** Opening RECORDS FOR THE EXERCISE block **
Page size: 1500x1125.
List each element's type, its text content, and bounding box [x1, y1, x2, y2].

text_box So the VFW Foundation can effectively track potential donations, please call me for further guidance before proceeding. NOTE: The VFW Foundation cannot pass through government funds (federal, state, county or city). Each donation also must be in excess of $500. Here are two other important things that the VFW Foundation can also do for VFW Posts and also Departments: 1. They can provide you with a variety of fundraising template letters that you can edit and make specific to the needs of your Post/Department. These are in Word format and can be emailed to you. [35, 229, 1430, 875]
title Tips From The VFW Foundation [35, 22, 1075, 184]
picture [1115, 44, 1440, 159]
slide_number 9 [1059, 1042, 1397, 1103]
** Closing RECORDS FOR THE EXERCISE block **
PROBLEM TO SOLVE>
Copy the material above back out, exactly as written.

FINISHED EXERCISE>
Page size: 1500x1125.
List each element's type, its text content, and bounding box [x1, y1, x2, y2].

text_box So the VFW Foundation can effectively track potential donations, please call me for further guidance before proceeding. NOTE: The VFW Foundation cannot pass through government funds (federal, state, county or city). Each donation also must be in excess of $500. Here are two other important things that the VFW Foundation can also do for VFW Posts and also Departments: 1. They can provide you with a variety of fundraising template letters that you can edit and make specific to the needs of your Post/Department. These are in Word format and can be emailed to you. [35, 229, 1430, 875]
title Tips From The VFW Foundation [35, 22, 1075, 184]
picture [1115, 44, 1440, 159]
slide_number 9 [1059, 1042, 1397, 1103]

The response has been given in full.